12h15, l’établissement est rempli. Dans le brouhaha, impossible d’entendre le son du documentaire animalier projeté sur la télévision. Dans la rue, le reste des snacks sont quasiment vides. Même si elle ne compense pas la perte de la plupart de la clientèle habituelle, la venue presque quotidienne des ouvriers est une chance pour la gérante. « S’ils ne venaient pas, j’aurais probablement du fermer ». Les autres commerçants n’ont pas tous réussi à survivre à cette situation particulière. Rekia évoque d’ailleurs des amis qui tenaient un snack boulevard Tirou : « Ils n’ont pas su faire face à la perte massive des clients avec tous ces travaux. Ils ont été obligés d’arrêter. »

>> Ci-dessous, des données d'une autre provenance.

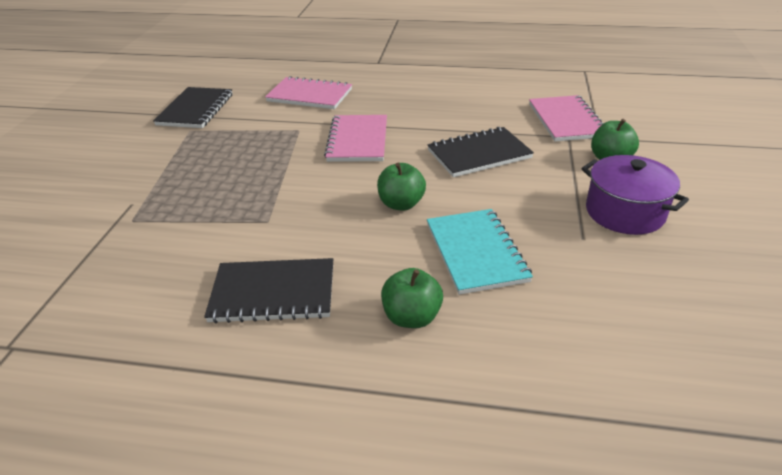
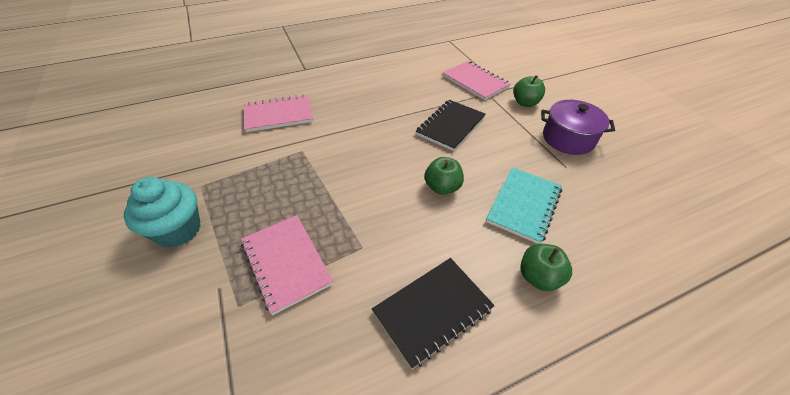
camera: 35 degrees left, 10 degrees up
(144, 155) = (178, 230): none -> turquoise cupcake
(195, 110) = (184, 162): black notebook -> none
(358, 140) = (358, 144): pink notebook -> pink notebook (286, 263)
(476, 252) = (523, 205): turquoise notebook -> turquoise notebook turned 75 degrees clockwise

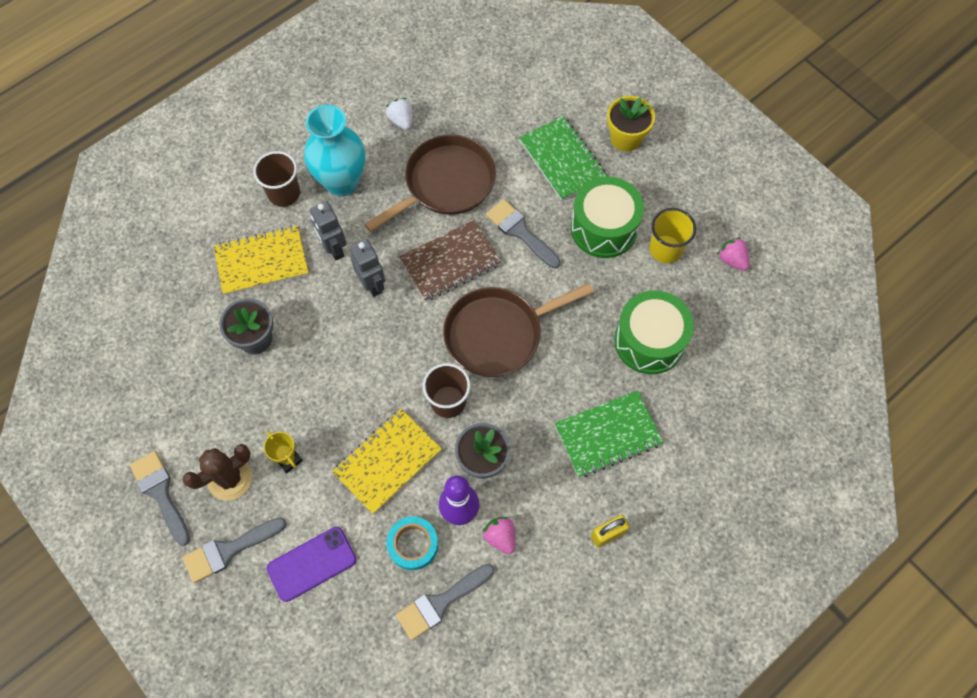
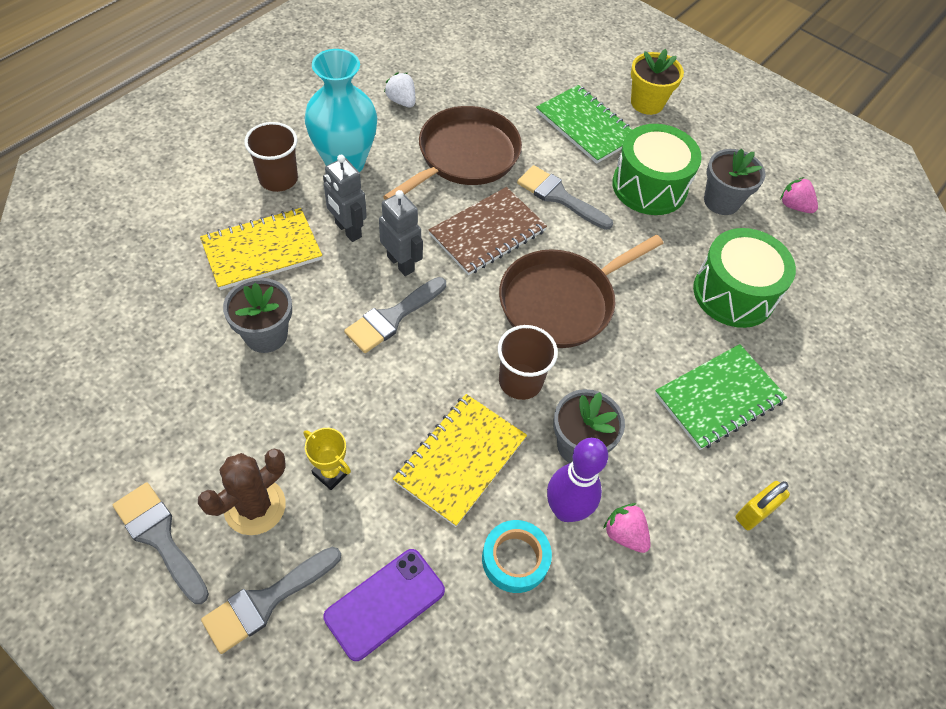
camera: 15 degrees left, 10 degrees down
(440, 602) = (569, 630): grey brush -> grey brush (392, 317)
(665, 249) = (721, 201): yellow cup -> grey flower pot

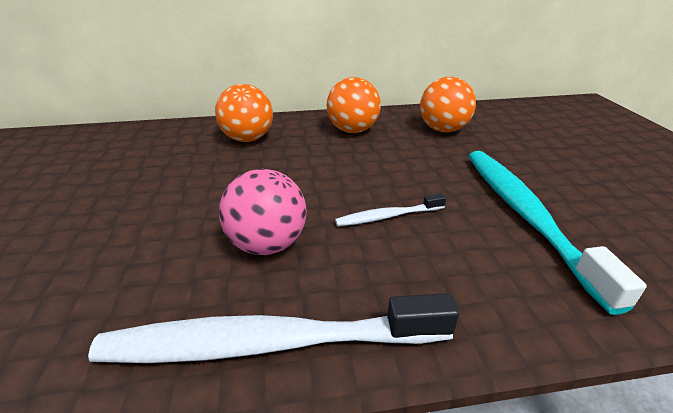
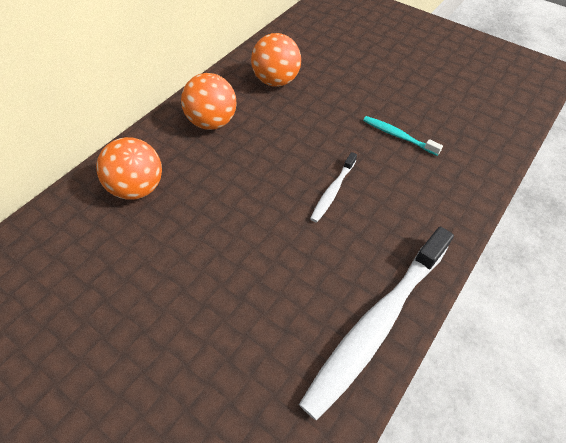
camera: 45 degrees left, 20 degrees up
(267, 244) = (293, 269): pink ball -> none
(525, 215) = (398, 136): turquoise toothbrush -> turquoise toothbrush, size x0.47

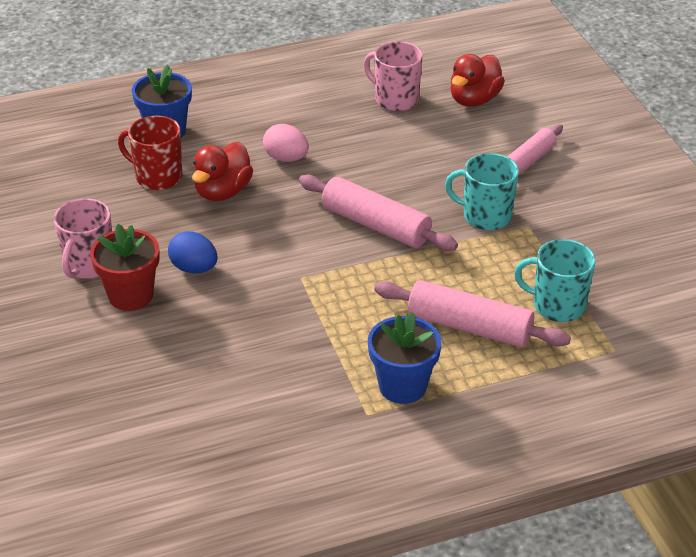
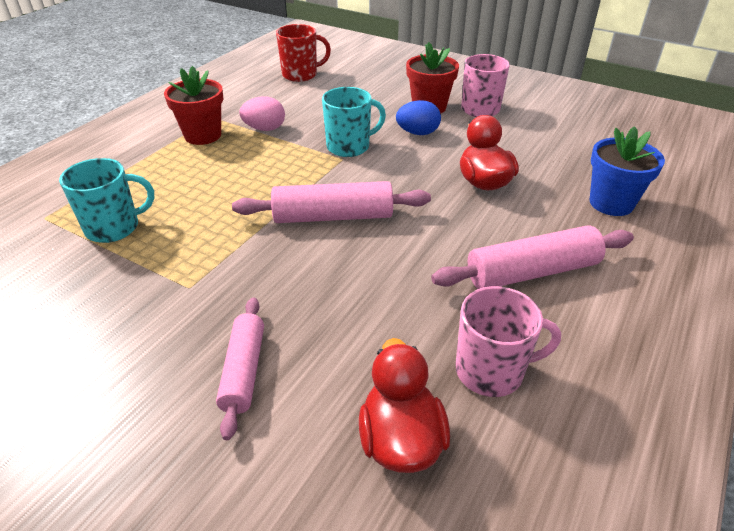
camera: 140 degrees right, 0 degrees up
(157, 177) = (545, 169): red mug -> red mug (300, 75)
(286, 158) = (485, 233): pink egg -> pink egg (265, 129)
(402, 386) = (203, 135): blue flower pot -> red flower pot
(469, 326) = (182, 183): pink rolling pin -> pink rolling pin (532, 272)
(485, 216) = (240, 274): turquoise mug -> turquoise mug (349, 147)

12h30, l’amie de la gérante apporte les cafés, offerts par la maison. Elle s’essaie gaiement à l’italien « Un’ picolo café ? ». Les échanges avec les travailleurs, bien que rares, sont toujours empreints de bonne humeur des deux côtés. La gérante n’a d’ailleurs jamais eu le moindre problème avec eux. « Ils viennent, ils mangent, ils partent. Parfois ils râlent un peu parce que la nourriture n’arrive pas assez vite mais c’est tout ». Dehors, il pleut à verse. Les ouvriers ne semblent pas pressés de retourner sur le chantier.
12h50, la pause déjeuner est finie. La dernière goutte de café avalée, les ouvriers débarrassent eux-mêmes leur plateau et repartent vers le chantier, une cigarette à la bouche. Ils restent rarement plus d’une trentaine de minutes. « Ils travaillent beaucoup, ce n’est pas facile pour eux». Elle leur fait toujours un prix, en plus du café gratuit. C’est sa manière à elle de les remercier et de les faire revenir. A la fin du mois, ça reste cependant difficile pour elle : « Il ne me reste presque rien ». Elle n’a pourtant d’autres options que d’attendre et voir. Prise dans un « entre-deux », elle n’a aucun moyen de savoir de quoi l’avenir sera fait. « C’est possible que le nouveau centre nous amène des clients. Mais s’ils restent à l’intérieur, on est mort ! ». Une nouvelle vague d’élèves remplace rapidement les hommes repartis travailler.
13h15, la friterie se vide peu à peu. Parmi les clients venus ce midi, très peu venaient des bureaux alentours. Le problème général de mobilité est devenu un véritable cauchemar pour Rekia qui collectionne les amendes: « Je suis ici du matin au soir. Au final, je suis plus souvent là que ceux qui habitent la rue, mais je n’ai aucune facilité de stationnement ».
Les ouvriers participent donc à l’édification du projet « Rive Gauche ». Cette main d’oeuvre sera amenée à partir sur un autre chantier dès la pose de la dernière pierre. Les principales personnes qui en profiteront seront donc les habitants de Charleroi.
Rencontre avec Patrick, retraité de 68 ans qui vient chercher son petit-fils à la sortie d’une école voisine au chantier.
N.B. Shalom Engelstein est un investisseur privé ayant acheté le terrain à la ville de Charleroi. Il peut donc négocier les conditions de location qu’il souhaite au sein du projet « Rive Gauche ».